- Task: Filter the listing below down to the lines with the word "recorded" and copy those.

- Materials provided:

- - - -

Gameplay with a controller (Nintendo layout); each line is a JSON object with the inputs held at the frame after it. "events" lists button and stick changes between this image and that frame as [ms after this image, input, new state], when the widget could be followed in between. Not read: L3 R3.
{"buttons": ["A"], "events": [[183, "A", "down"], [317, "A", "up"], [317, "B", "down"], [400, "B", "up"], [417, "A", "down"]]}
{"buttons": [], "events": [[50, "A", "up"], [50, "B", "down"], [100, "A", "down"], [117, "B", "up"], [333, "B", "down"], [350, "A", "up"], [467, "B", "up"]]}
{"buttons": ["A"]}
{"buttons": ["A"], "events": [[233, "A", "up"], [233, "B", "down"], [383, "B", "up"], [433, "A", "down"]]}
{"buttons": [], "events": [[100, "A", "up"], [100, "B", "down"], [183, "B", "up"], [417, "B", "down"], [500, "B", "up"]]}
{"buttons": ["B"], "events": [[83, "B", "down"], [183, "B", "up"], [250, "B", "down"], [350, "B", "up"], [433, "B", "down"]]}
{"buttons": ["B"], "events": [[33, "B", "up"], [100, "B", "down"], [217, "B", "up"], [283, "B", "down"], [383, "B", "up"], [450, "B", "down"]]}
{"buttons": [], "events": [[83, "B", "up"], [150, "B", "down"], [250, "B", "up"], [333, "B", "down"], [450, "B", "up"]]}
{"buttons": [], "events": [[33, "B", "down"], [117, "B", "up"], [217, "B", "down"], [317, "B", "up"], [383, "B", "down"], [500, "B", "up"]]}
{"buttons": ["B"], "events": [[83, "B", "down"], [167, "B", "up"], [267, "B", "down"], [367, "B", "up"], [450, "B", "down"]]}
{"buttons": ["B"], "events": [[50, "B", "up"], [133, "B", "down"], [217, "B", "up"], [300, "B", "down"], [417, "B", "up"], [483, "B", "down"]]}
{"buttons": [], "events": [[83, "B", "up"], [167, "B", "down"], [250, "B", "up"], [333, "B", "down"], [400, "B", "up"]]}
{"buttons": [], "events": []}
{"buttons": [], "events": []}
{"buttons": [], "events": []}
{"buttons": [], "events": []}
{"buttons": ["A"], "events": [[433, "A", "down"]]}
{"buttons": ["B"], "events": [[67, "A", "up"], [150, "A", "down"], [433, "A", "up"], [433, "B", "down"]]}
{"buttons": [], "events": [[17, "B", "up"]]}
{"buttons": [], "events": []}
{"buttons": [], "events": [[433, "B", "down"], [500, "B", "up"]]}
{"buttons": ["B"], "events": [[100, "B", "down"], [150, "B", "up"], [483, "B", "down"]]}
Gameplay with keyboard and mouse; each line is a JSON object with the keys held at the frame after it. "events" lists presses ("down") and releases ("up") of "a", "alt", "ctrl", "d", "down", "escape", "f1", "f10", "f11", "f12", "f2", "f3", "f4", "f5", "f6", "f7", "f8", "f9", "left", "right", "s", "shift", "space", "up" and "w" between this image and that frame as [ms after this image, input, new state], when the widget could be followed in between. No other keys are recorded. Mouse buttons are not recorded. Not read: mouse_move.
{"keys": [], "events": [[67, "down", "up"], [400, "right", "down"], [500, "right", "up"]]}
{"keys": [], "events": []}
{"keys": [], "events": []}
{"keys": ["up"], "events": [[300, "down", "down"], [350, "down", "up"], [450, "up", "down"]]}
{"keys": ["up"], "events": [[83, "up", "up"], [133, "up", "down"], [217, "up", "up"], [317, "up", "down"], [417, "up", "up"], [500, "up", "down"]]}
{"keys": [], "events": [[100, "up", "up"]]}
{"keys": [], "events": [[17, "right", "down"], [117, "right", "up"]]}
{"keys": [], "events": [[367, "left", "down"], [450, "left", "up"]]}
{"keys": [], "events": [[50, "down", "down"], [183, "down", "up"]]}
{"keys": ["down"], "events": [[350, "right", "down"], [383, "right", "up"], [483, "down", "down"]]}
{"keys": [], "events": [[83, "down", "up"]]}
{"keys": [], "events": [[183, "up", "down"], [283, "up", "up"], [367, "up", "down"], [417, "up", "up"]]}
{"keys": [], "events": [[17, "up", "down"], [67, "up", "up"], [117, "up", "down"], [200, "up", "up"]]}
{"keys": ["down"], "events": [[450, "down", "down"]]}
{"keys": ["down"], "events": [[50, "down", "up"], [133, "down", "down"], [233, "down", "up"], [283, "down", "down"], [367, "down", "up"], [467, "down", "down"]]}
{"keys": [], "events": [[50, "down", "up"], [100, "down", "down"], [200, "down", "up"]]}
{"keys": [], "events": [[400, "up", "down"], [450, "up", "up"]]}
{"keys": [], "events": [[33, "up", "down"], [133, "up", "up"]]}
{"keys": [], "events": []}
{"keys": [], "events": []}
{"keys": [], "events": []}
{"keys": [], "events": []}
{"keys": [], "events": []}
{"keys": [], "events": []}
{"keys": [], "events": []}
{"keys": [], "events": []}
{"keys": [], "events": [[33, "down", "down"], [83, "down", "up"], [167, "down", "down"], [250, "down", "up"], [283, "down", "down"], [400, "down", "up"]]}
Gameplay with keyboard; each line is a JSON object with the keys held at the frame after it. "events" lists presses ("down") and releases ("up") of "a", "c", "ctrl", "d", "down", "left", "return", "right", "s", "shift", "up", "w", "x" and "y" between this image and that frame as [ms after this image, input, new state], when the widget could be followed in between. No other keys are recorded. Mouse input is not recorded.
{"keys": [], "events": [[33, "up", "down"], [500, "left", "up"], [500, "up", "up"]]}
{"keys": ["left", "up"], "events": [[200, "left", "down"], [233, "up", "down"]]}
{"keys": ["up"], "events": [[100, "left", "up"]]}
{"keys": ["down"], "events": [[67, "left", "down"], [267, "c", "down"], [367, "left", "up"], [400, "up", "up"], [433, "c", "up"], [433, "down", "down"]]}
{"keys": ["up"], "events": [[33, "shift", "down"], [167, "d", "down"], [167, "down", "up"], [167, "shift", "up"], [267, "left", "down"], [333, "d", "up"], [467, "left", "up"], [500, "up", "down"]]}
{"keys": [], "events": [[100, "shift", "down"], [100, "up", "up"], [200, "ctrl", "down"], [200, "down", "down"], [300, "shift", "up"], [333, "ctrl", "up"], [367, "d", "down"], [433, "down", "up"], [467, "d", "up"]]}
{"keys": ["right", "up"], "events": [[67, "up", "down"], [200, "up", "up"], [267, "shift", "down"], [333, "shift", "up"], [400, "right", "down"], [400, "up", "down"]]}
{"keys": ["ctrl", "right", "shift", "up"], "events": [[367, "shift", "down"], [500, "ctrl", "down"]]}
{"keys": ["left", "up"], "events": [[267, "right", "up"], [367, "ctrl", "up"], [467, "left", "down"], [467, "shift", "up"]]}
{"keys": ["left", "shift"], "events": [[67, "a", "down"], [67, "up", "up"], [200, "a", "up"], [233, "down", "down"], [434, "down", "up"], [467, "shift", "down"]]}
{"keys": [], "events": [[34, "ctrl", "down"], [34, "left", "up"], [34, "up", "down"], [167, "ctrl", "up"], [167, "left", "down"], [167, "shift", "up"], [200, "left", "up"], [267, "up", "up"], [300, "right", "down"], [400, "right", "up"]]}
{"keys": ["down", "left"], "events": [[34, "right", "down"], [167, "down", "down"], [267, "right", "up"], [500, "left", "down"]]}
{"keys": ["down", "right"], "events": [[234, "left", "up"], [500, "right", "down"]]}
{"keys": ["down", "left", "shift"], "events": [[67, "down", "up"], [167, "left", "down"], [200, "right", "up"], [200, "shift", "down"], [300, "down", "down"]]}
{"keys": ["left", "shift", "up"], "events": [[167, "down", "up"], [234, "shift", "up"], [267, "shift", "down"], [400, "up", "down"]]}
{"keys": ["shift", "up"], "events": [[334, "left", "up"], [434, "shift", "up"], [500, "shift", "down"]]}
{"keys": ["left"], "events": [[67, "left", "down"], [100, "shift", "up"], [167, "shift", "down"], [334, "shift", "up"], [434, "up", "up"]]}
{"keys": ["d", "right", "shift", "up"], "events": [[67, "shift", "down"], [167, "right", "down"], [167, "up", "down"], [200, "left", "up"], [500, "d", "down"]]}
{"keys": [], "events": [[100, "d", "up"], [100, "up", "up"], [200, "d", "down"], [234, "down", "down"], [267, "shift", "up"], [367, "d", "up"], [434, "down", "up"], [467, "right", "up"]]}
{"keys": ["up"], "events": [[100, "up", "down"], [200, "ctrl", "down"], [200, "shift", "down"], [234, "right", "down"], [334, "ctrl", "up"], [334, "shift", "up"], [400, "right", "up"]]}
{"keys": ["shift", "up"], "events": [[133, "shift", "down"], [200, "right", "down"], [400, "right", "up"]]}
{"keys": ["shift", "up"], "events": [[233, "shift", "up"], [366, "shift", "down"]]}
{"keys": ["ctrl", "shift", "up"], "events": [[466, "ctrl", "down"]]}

- - - -

- Exercise result:
Gameplay with keyboard and mouse; each line is a JSON object with the keys held at the frame after it. "events" lists presses ("down") and releases ("up") of "a", "alt", "ctrl", "d", "down", "escape", "f1", "f10", "f11", "f12", "f2", "f3", "f4", "f5", "f6", "f7", "f8", "f9", "left", "right", "s", "shift", "space", "up" and "w" between this image and that frame as [ms after this image, input, new state], when the widget could be followed in between. No other keys are recorded. Mouse buttons are not recorded. Not read: mouse_move.
Gameplay with keyboard; each line is a JSON object with the keys held at the frame after it. "events" lists presses ("down") and releases ("up") of "a", "c", "ctrl", "d", "down", "left", "return", "right", "s", "shift", "up", "w", "x" and "y" between this image and that frame as [ms after this image, input, new state], when the widget could be followed in between. No other keys are recorded. Mouse input is not recorded.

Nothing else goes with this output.